Living love then is not about the absence of fear, but it’s about the way that we, to quote a book, Feel the Fear and do it Anyway. It’s about the call of this Christ and a faith that says to us:
Dear friends, let us love one another, for love comes from God. Everyone who loves has been born of God and knows God, whoever does not know love, does not know God, because God is love.”
This is how God showed loved among us, God sent the one and only son into the world that we might live through Christ. This is love. Not that we loved God, but that God loved us and sent the son as a sacrifice for our sin.

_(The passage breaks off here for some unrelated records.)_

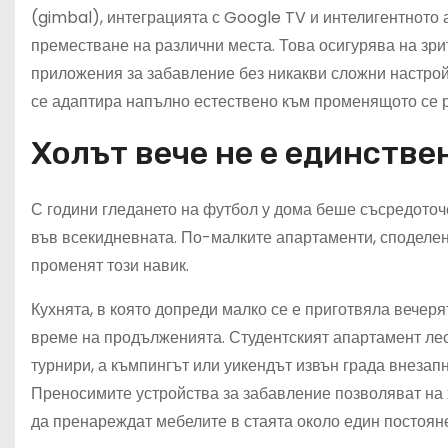
(gimbal), интеграцията с Google TV и интелигентното 
преместване на различни места. Това осигурява на зр
приложения за забавление без никакви сложни настройк
се адаптира напълно естествено към променящото се р
Холът вече не е единстве
С години гледането на футбол у дома беше съсредоточ
във всекидневната. По-малките апартаменти, споделе
променят този навик.
Кухнята, в която допреди малко се е приготвяла вечеря
време на продълженията. Студентският апартамент ле
турнири, а къмпингът или уикендът извън града внезапн
Преносимите устройства за забавление позволяват на 
да пренареждат мебелите в стаята около един постояне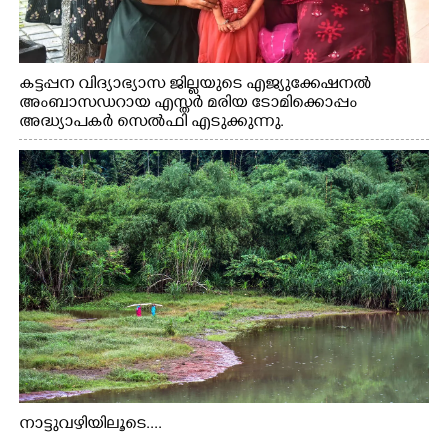
കട്ടപ്പന വിദ്യാഭ്യാസ ജില്ലയുടെ എജ്യുക്കേഷനൽ
അംബാസഡറായ എസ്തർ മരിയ ടോമിക്കൊപ്പം
അദ്ധ്യാപകർ സെൽഫി എടുക്കുന്നു.
നാട്ടുവഴിയിലൂടെ....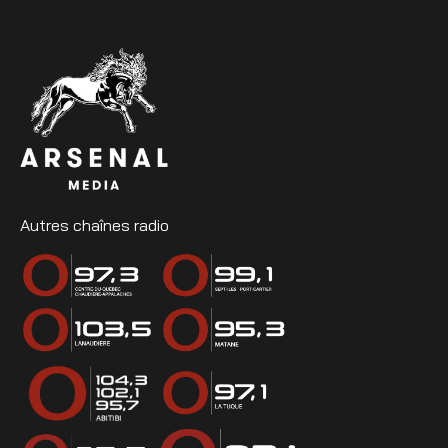
Autres chaînes radio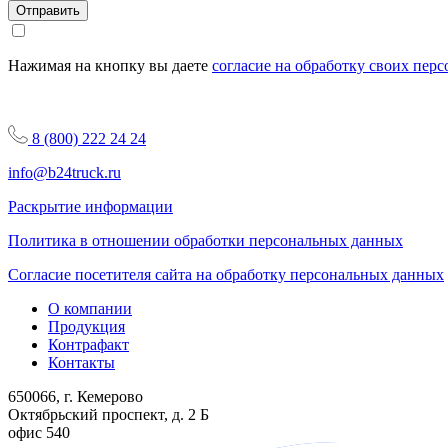
Отправить
Нажимая на кнопку вы даете
согласие на обработку своих пер
8 (800) 222 24 24
info@b24truck.ru
Раскрытие информации
Политика в отношении обработки персональных данных
Согласие посетителя сайта на обработку персональных данных
О компании
Продукция
Контрафакт
Контакты
650066, г. Кемерово
Октябрьский проспект, д. 2 Б
офис 540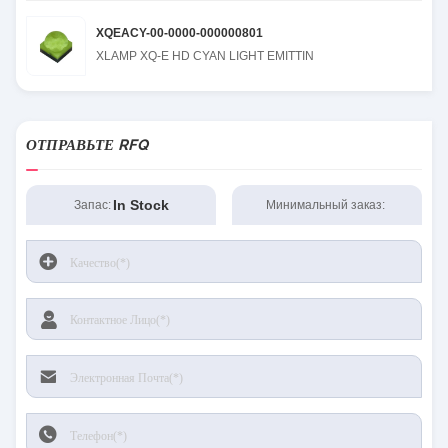
XQEACY-00-0000-000000801
XLAMP XQ-E HD CYAN LIGHT EMITTIN
ОТПРАВЬТЕ RFQ
In Stock
Запас:
Минимальный заказ: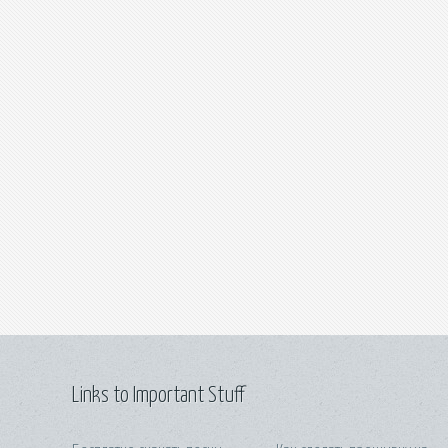
Links to Important Stuff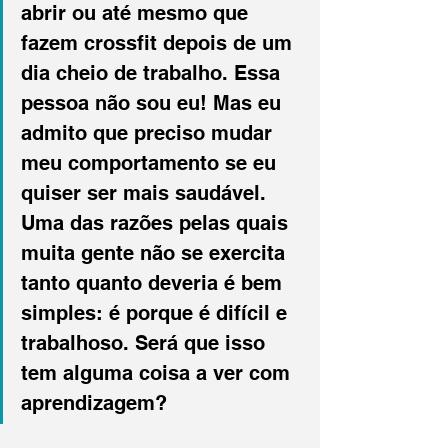
abrir ou até mesmo que 
fazem crossfit depois de um 
dia cheio de trabalho. Essa 
pessoa não sou eu! Mas eu 
admito que preciso mudar 
meu comportamento se eu 
quiser ser mais saudável. 
Uma das razões pelas quais 
muita gente não se exercita 
tanto quanto deveria é bem 
simples: é porque é difícil e 
trabalhoso. Será que isso 
tem alguma coisa a ver com 
aprendizagem?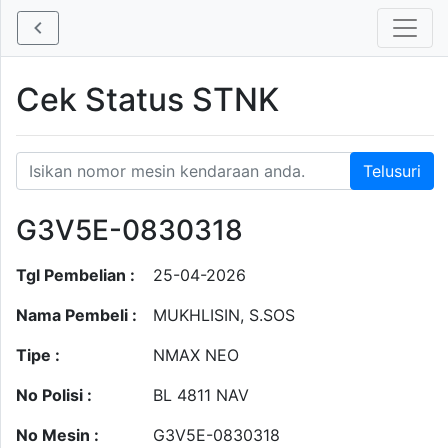
Cek Status STNK
G3V5E-0830318
Tgl Pembelian :
25-04-2026
Nama Pembeli :
MUKHLISIN, S.SOS
Tipe :
NMAX NEO
No Polisi :
BL 4811 NAV
No Mesin :
G3V5E-0830318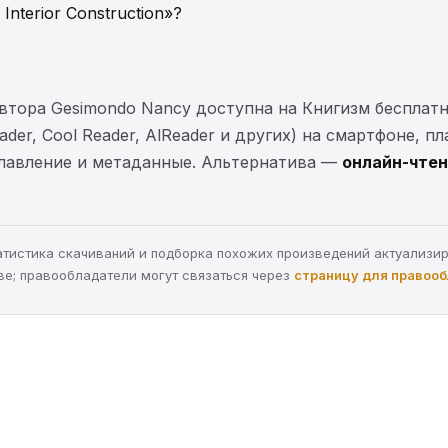
Interior Construction»?
on» автора Gesimondo Nancy доступна на Книгизм беспла
der, Cool Reader, AlReader и других) на смартфоне, п
главление и метаданные. Альтернатива —
онлайн-чтен
статистика скачиваний и подборка похожих произведений актуализи
ве; правообладатели могут связаться через
страницу для правоо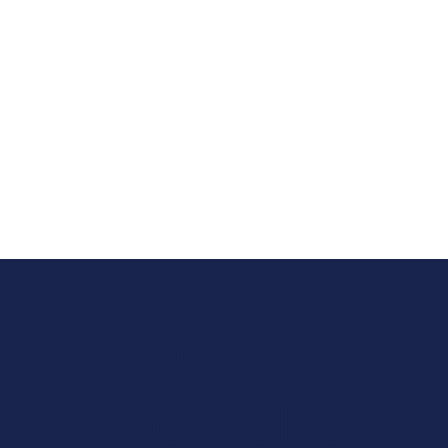
Netzwer
kvorteile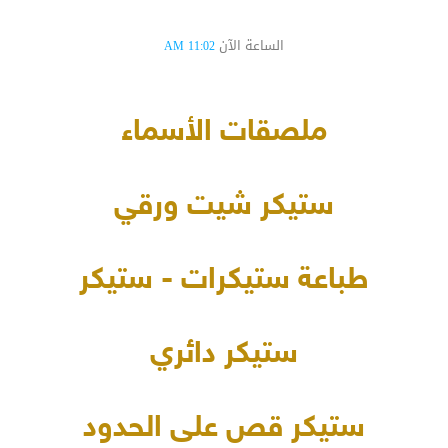
الساعة الآن
11:02 AM
ملصقات الأسماء
ستيكر شيت ورقي
طباعة ستيكرات - ستيكر
ستيكر دائري
ستيكر قص على الحدود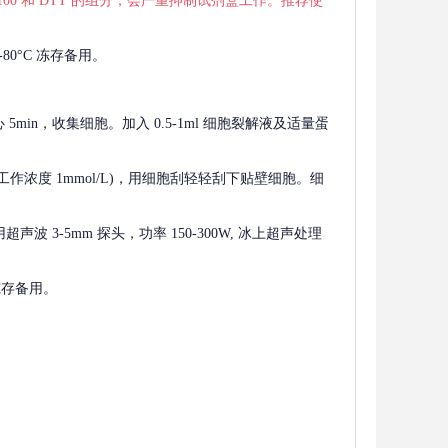
 X-100 和 DTT 的组分，会严重抑制试剂盒工作。推荐使
80°C 冻存备用。
离心 5min，收集细胞。加入 0.5-1ml 细胞裂解液及适量蛋
F，工作浓度 1mmol/L)，用细胞刮轻轻刮下贴壁细胞。细
波 3-5mm 探头，功率 150-300W, 冰上超声处理
 冻存备用。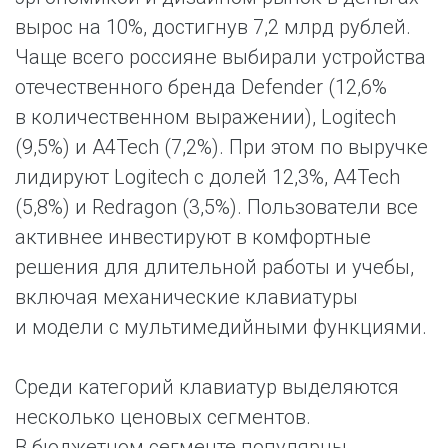
вырос на 10%, достигнув 7,2 млрд рублей.
Чаще всего россияне выбирали устройства
отечественного бренда Defender (12,6%
в количественном выражении), Logitech
(9,5%) и A4Tech (7,2%). При этом по выручке
лидируют Logitech с долей 12,3%, A4Tech
(5,8%) и Redragon (3,5%). Пользователи все
активнее инвестируют в комфортные
решения для длительной работы и учебы,
включая механические клавиатуры
и модели с мультимедийными функциями.
Среди категорий клавиатур выделяются
несколько ценовых сегментов.
В бюджетном сегменте популярны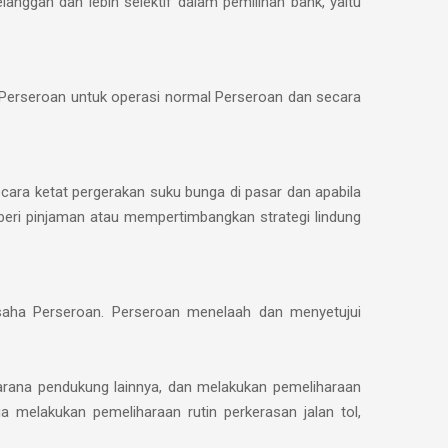
anggan dan lebih selektif dalam pemilihan bank, yaitu
Perseroan untuk operasi normal Perseroan dan secara
ecara ketat pergerakan suku bunga di pasar dan apabila
eri pinjaman atau mempertimbangkan strategi lindung
 usaha Perseroan. Perseroan menelaah dan menyetujui
sarana pendukung lainnya, dan melakukan pemeliharaan
ga melakukan pemeliharaan rutin perkerasan jalan tol,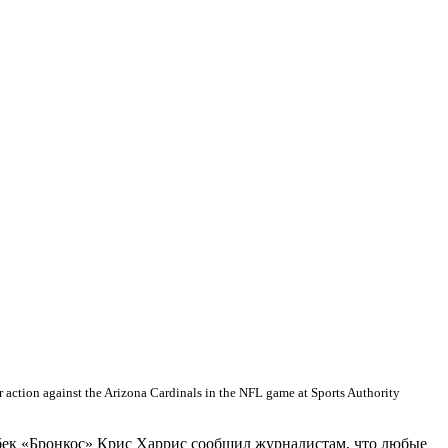
r action against the Arizona Cardinals in the NFL game at Sports Authority
бек «Бронкос» Крис Харрис сообщил журналистам, что любые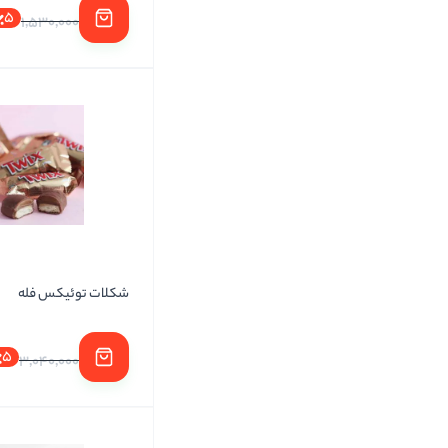
5
1,530,000
شکلات توئیکس فله
5
3,040,000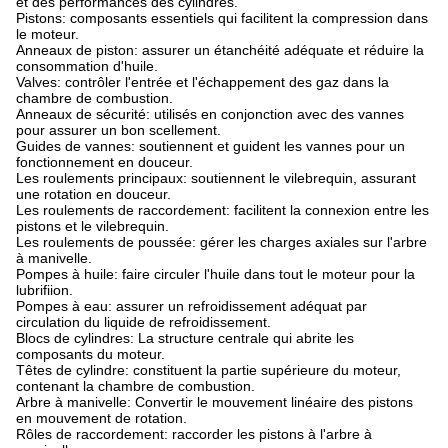
et des performances des cylindres.
Pistons: composants essentiels qui facilitent la compression dans
le moteur.
Anneaux de piston: assurer un étanchéité adéquate et réduire la
consommation d'huile.
Valves: contrôler l'entrée et l'échappement des gaz dans la
chambre de combustion.
Anneaux de sécurité: utilisés en conjonction avec des vannes
pour assurer un bon scellement.
Guides de vannes: soutiennent et guident les vannes pour un
fonctionnement en douceur.
Les roulements principaux: soutiennent le vilebrequin, assurant
une rotation en douceur.
Les roulements de raccordement: facilitent la connexion entre les
pistons et le vilebrequin.
Les roulements de poussée: gérer les charges axiales sur l'arbre
à manivelle.
Pompes à huile: faire circuler l'huile dans tout le moteur pour la
lubrifiion.
Pompes à eau: assurer un refroidissement adéquat par
circulation du liquide de refroidissement.
Blocs de cylindres: La structure centrale qui abrite les
composants du moteur.
Têtes de cylindre: constituent la partie supérieure du moteur,
contenant la chambre de combustion.
Arbre à manivelle: Convertir le mouvement linéaire des pistons
en mouvement de rotation.
Rôles de raccordement: raccorder les pistons à l'arbre à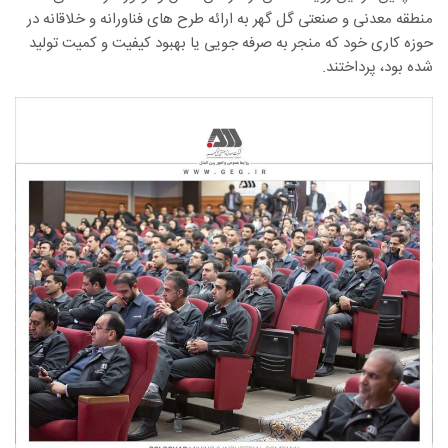
منطقه معدنی و صنعتی گل گهر به ارائه طرح های فناورانه و خلاقانه در
حوزه کاری خود که منجر به صرفه جویی یا بهبود کیفیت و کمیت تولید
شده بود، پرداختند.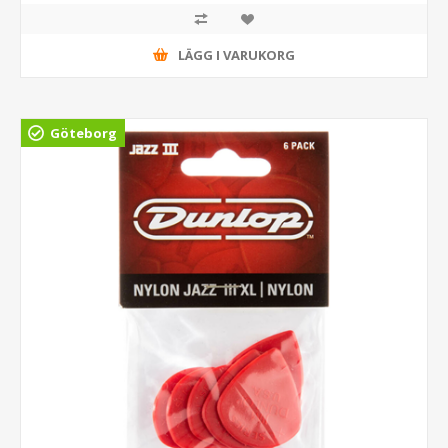
LÄGG I VARUKORG
Göteborg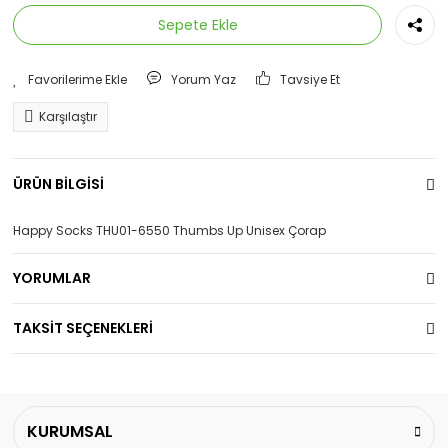
Sepete Ekle
Yorum Yaz
Tavsiye Et
Karşılaştır
ÜRÜN BİLGİSİ
Happy Socks THU01-6550 Thumbs Up Unisex Çorap
YORUMLAR
TAKSİT SEÇENEKLERİ
KURUMSAL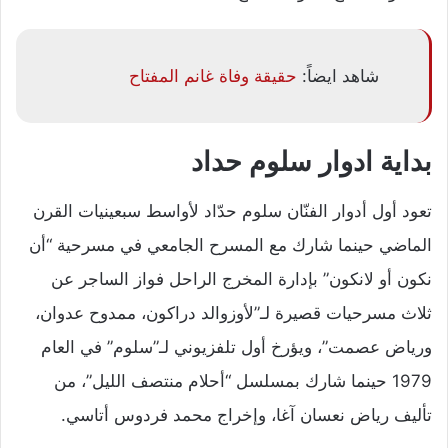
شاهد ايضاً:
حقيقة وفاة غانم المفتاح
بداية ادوار سلوم حداد
تعود أول أدوار الفنّان سلوم حدّاد لأواسط سبعينيات القرن
الماضي حينما شارك مع المسرح الجامعي في مسرحية “أن
نكون أو لانكون” بإدارة المخرج الراحل فواز الساجر عن
ثلاث مسرحيات قصيرة لـ”لأوزوالد دراكون، ممدوح عدوان،
ورياض عصمت”، ويؤرخ أول تلفزيوني لـ”سلوم” في العام
1979 حينما شارك بمسلسل “أحلام منتصف الليل”، من
تأليف رياض نعسان آغا، وإخراج محمد فردوس أتاسي.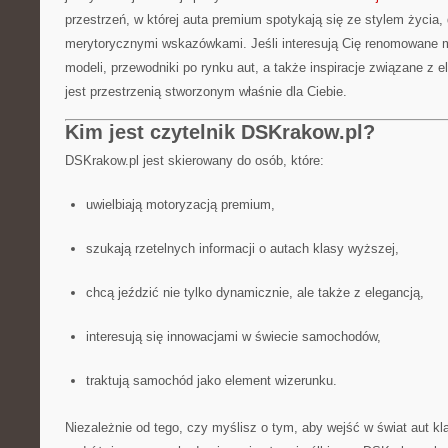
przestrzeń, w której auta premium spotykają się ze stylem życia
merytorycznymi wskazówkami. Jeśli interesują Cię renomowane m
modeli, przewodniki po rynku aut, a także inspiracje związane z 
jest przestrzenią stworzonym właśnie dla Ciebie.
Kim jest czytelnik DSKrakow.pl?
DSKrakow.pl jest skierowany do osób, które:
uwielbiają motoryzacją premium,
szukają rzetelnych informacji o autach klasy wyższej,
chcą jeździć nie tylko dynamicznie, ale także z elegancją,
interesują się innowacjami w świecie samochodów,
traktują samochód jako element wizerunku.
Niezależnie od tego, czy myślisz o tym, aby wejść w świat aut kl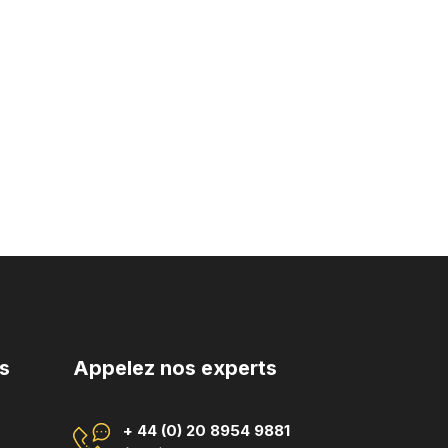
s
Appelez nos experts
+ 44 (0) 20 8954 9881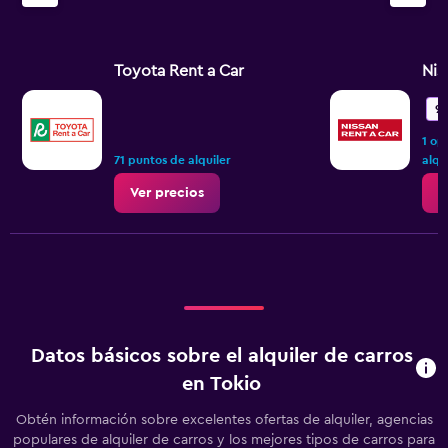
Toyota Rent a Car
Nis
9,
1 op
71 puntos de alquiler
alqu
Ver precios
V
Datos básicos sobre el alquiler de carros
en Tokio
Obtén información sobre excelentes ofertas de alquiler, agencias
populares de alquiler de carros y los mejores tipos de carros para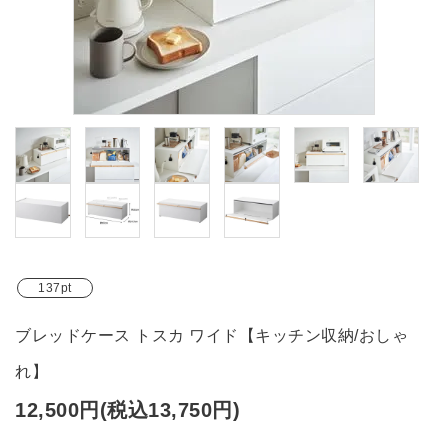
ブランド
ガイドライン
137pt
ブレッドケース トスカ ワイド【キッチン収納/おしゃ
れ】
12,500円(税込13,750円)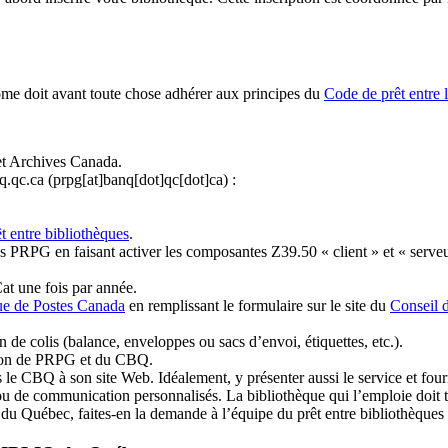
ome doit avant toute chose adhérer aux principes du
Code de prêt entre 
et Archives Canada.
q.qc.ca
(prpg[at]banq[dot]qc[dot]ca)
:
t entre bibliothèques
.
 PRPG en faisant activer les composantes Z39.50 « client » et « serveu
at une fois par année.
ue de Postes Canada
en remplissant le formulaire sur le site du
Conseil 
n de colis (balance, enveloppes ou sacs d’envoi, étiquettes, etc.).
ation de PRPG et du CBQ.
 le CBQ à son site Web. Idéalement, y présenter aussi le service et fourni
u de communication personnalisés. La bibliothèque qui l’emploie doit tou
s du Québec, faites-en la demande à l’équipe du prêt entre bibliothèqu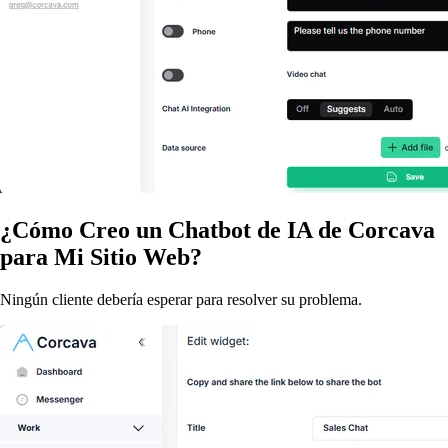
¿Cómo Creo un Chatbot de IA de Corcava
para Mi Sitio Web?
Ningún cliente debería esperar para resolver su problema.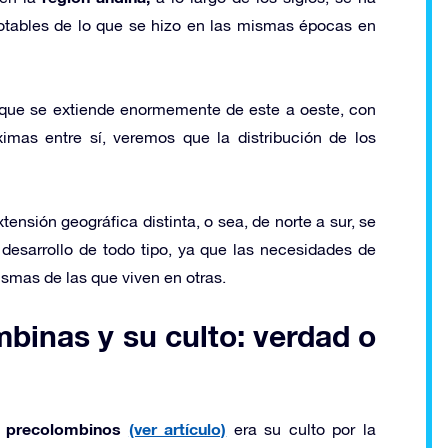
notables de lo que se hizo en las mismas épocas en
que se extiende enormemente de este a oeste, con
ximas entre sí, veremos que la distribución de los
nsión geográfica distinta, o sea, de norte a sur, se
 desarrollo de todo tipo, ya que las necesidades de
ismas de las que viven en otras.
binas y su culto: verdad o
s precolombinos
(ver artículo)
era su culto por la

Dear friends, since God so loved us, we also ought to love one another for no one has ever seen God. But if we love one another God lives in us and God’s love is made complete in us. This is how we know that we live in God and God in us. God has given us God’s Spirit and we have seen and testified that the God has sent the son to be the savior of the world. If anyone acknowledges that Jesus is the son of God, God lives in them and they in God. And so we know, and we rely upon the love that God has for us. God is love. Whoever lives in love, lives in God. This is how love is made complete among us, so that we will have confidence on the day of judgment.
In this world, we are like Jesus. There is no fear in love, but perfect or perfecting love drives out fear because fear has to do with punishment. The one who fears is not made perfect in love. We love because God first loved us. Whoever claims to love God yet hates a sibling is a liar, for whoever does not love their brother or sister who they have seen, cannot love God whom they have not seen. And God has given us this command. Anyone who loves God must also love their siblings.
May our 2016 be filled and transformed by the love of God and may it change our fear into a faith that changes our world. Amen.
- H. Richard Niebuhr, The Responsible Self, Reprint Edition (Louisville: John Knox, 1999).
- See: Omar Hamid Al-Rikabi, “My Muslim Problem,” Accessed online December 2015. http://www.omarrikabi.com/my-muslim-problem/#sthash.yDj8VvK2.dpbs
- Husserl’s early notion of belief is basically evidentialist. The intending consciousness, given evidence (which is understood to be the experience of agreement between the phenomenon as ‘meant’ and the phenomenon as given–to say it another way, evidence is the experience of agreement between how we take something to be and how it really is), should believe. If there’s an experience of disagreement (sometimes called a “disappointment”) between how something is meant and how it is given, we should revise the way we take something to be, in favor of how the thing is given. In Husserl’s view, “the human being has to become what it is:” a rational animal. The ethical human being is the one who seeks to understand the world as it is given; the ethical life is the fully rational life, with beliefs guided by the principle of evidence. What we have in the early writings of Husserl is an ethics of belief that is teleological and evidentialist. Despite that the ‘ethical’ human will change their mind in the face of evidence, however, Husserl leaves open the possibility of self-deception, either willful or due to value-laden (and thus ‘emotional’) passive synthesis. For more see, for instance: D. Welton, ed. The Essential Husserl (Bloomington: Indiana University Press, 1999).
- See, for instance: Waltruat Stein, ed., On the Problem of Empathy: The Collected Works of Edith Stein (Washington, D.C.: ICS Publications, 1989).
- Chocolat. Miramax: 2000.
- Mary Oliver, “The World I Live In,” from Felicity (New York, Penguin: 2015), 11.